-- Opening Marker --
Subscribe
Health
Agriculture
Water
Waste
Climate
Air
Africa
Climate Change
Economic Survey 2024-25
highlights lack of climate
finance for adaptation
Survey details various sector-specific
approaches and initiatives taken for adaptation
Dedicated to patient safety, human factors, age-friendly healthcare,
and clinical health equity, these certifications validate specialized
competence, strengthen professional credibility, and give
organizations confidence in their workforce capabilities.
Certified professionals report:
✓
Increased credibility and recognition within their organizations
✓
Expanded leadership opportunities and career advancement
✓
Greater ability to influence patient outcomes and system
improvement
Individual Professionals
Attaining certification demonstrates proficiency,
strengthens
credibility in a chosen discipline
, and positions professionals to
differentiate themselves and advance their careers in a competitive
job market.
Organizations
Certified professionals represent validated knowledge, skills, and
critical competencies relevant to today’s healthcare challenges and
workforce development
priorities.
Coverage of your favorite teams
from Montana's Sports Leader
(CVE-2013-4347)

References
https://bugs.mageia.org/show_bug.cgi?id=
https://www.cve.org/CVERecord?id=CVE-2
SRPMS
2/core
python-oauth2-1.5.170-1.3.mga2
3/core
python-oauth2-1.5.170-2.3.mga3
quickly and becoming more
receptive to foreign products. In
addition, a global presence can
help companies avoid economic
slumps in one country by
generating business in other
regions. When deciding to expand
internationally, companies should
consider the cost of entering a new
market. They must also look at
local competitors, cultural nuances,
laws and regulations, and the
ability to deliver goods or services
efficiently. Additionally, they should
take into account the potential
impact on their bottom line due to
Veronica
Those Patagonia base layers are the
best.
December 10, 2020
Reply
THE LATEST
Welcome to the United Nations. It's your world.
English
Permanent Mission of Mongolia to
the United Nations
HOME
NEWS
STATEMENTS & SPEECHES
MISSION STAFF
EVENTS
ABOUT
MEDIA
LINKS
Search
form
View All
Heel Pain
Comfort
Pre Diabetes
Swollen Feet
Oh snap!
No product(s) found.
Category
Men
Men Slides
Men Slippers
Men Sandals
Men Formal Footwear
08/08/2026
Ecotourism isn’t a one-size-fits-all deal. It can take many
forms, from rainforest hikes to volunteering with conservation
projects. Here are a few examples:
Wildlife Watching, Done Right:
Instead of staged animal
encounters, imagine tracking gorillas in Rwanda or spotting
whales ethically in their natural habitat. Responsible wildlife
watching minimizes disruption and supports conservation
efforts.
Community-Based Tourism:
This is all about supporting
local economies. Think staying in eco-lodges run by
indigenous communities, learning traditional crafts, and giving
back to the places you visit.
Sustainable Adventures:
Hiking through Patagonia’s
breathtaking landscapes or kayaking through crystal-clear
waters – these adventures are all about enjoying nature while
-- Closing Marker --
• _Work required_
In full and unchanged, repeat the data above.

• _Solution to the exercise_
Subscribe
Health
Agriculture
Water
Waste
Climate
Air
Africa
Climate Change
Economic Survey 2024-25
highlights lack of climate
finance for adaptation
Survey details various sector-specific
approaches and initiatives taken for adaptation
Dedicated to patient safety, human factors, age-friendly healthcare,
and clinical health equity, these certifications validate specialized
competence, strengthen professional credibility, and give
organizations confidence in their workforce capabilities.
Certified professionals report:
✓
Increased credibility and recognition within their organizations
✓
Expanded leadership opportunities and career advancement
✓
Greater ability to influence patient outcomes and system
improvement
Individual Professionals
Attaining certification demonstrates proficiency,
strengthens
credibility in a chosen discipline
, and positions professionals to
differentiate themselves and advance their careers in a competitive
job market.
Organizations
Certified professionals represent validated knowledge, skills, and
critical competencies relevant to today’s healthcare challenges and
workforce development
priorities.
Coverage of your favorite teams
from Montana's Sports Leader
(CVE-2013-4347)

References
https://bugs.mageia.org/show_bug.cgi?id=
https://www.cve.org/CVERecord?id=CVE-2
SRPMS
2/core
python-oauth2-1.5.170-1.3.mga2
3/core
python-oauth2-1.5.170-2.3.mga3
quickly and becoming more
receptive to foreign products. In
addition, a global presence can
help companies avoid economic
slumps in one country by
generating business in other
regions. When deciding to expand
internationally, companies should
consider the cost of entering a new
market. They must also look at
local competitors, cultural nuances,
laws and regulations, and the
ability to deliver goods or services
efficiently. Additionally, they should
take into account the potential
impact on their bottom line due to
Veronica
Those Patagonia base layers are the
best.
December 10, 2020
Reply
THE LATEST
Welcome to the United Nations. It's your world.
English
Permanent Mission of Mongolia to
the United Nations
HOME
NEWS
STATEMENTS & SPEECHES
MISSION STAFF
EVENTS
ABOUT
MEDIA
LINKS
Search
form
View All
Heel Pain
Comfort
Pre Diabetes
Swollen Feet
Oh snap!
No product(s) found.
Category
Men
Men Slides
Men Slippers
Men Sandals
Men Formal Footwear
08/08/2026
Ecotourism isn’t a one-size-fits-all deal. It can take many
forms, from rainforest hikes to volunteering with conservation
projects. Here are a few examples:
Wildlife Watching, Done Right:
Instead of staged animal
encounters, imagine tracking gorillas in Rwanda or spotting
whales ethically in their natural habitat. Responsible wildlife
watching minimizes disruption and supports conservation
efforts.
Community-Based Tourism:
This is all about supporting
local economies. Think staying in eco-lodges run by
indigenous communities, learning traditional crafts, and giving
back to the places you visit.
Sustainable Adventures:
Hiking through Patagonia’s
breathtaking landscapes or kayaking through crystal-clear
waters – these adventures are all about enjoying nature while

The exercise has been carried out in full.